Problem to solve:
Copy all of the lines below word for word, leaving out the pictures.

Supplied material:
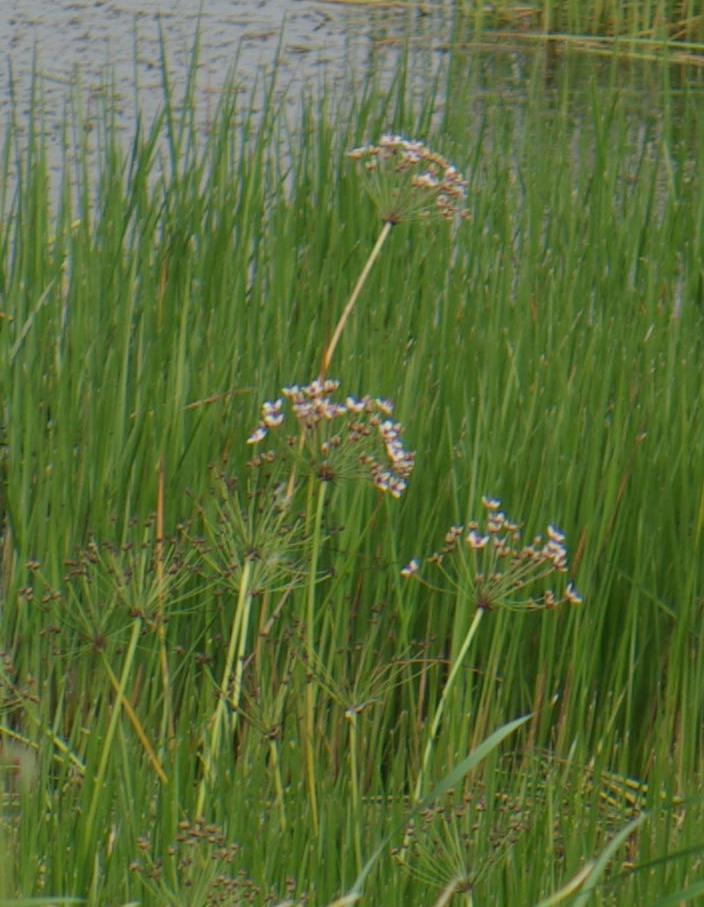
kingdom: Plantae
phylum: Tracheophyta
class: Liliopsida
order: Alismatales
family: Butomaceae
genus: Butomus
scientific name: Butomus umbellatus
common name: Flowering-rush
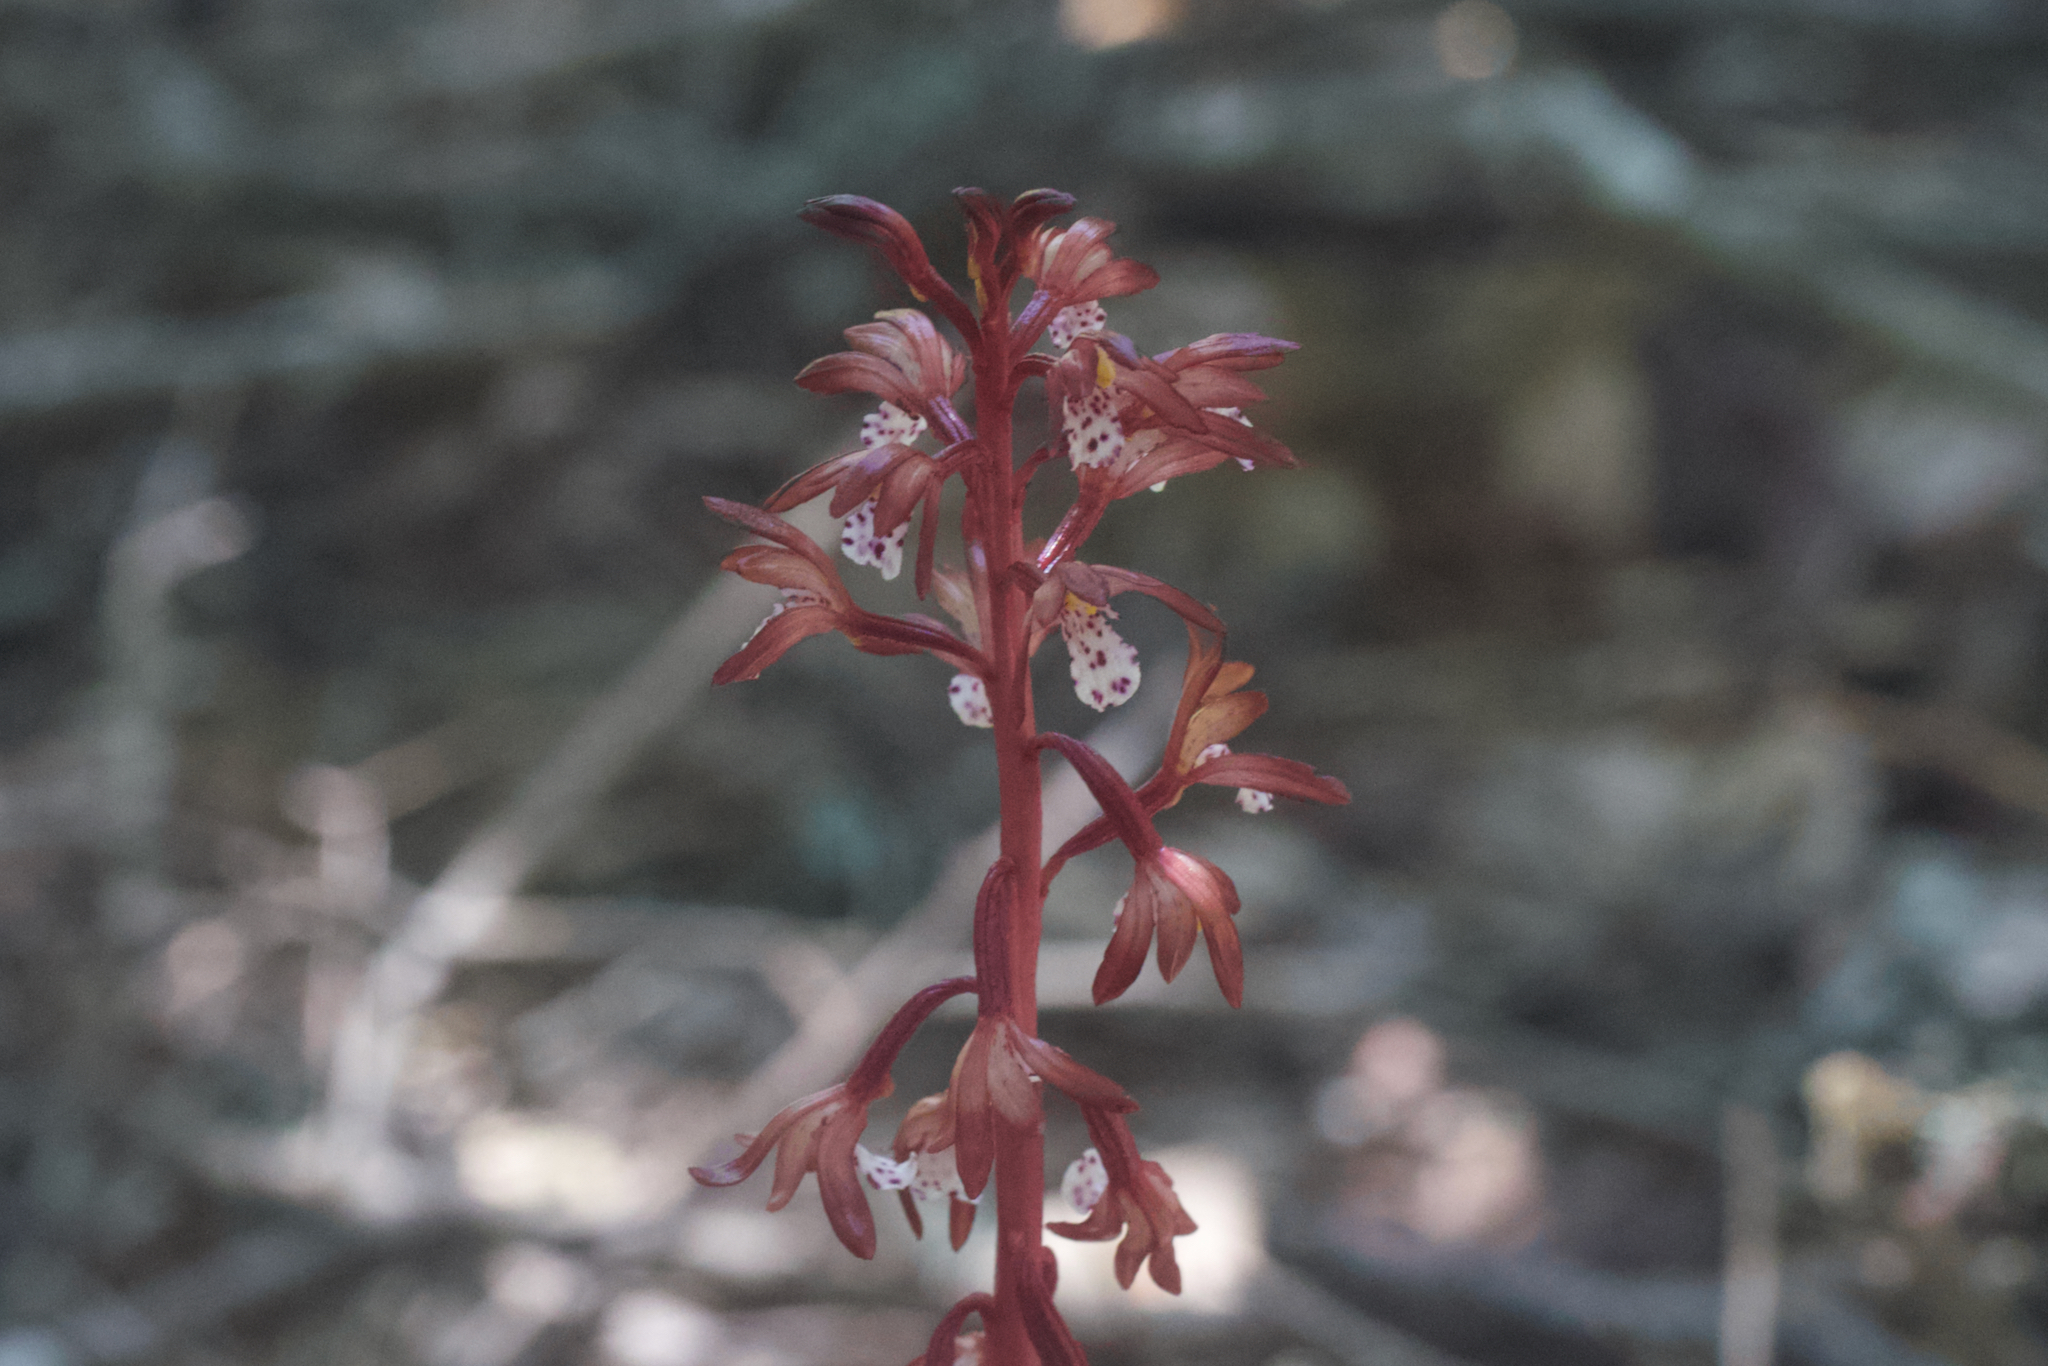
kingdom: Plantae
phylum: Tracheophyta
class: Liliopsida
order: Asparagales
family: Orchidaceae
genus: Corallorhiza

Full output:
kingdom: Plantae
phylum: Tracheophyta
class: Liliopsida
order: Alismatales
family: Butomaceae
genus: Butomus
scientific name: Butomus umbellatus
common name: Flowering-rush
kingdom: Plantae
phylum: Tracheophyta
class: Liliopsida
order: Asparagales
family: Orchidaceae
genus: Corallorhiza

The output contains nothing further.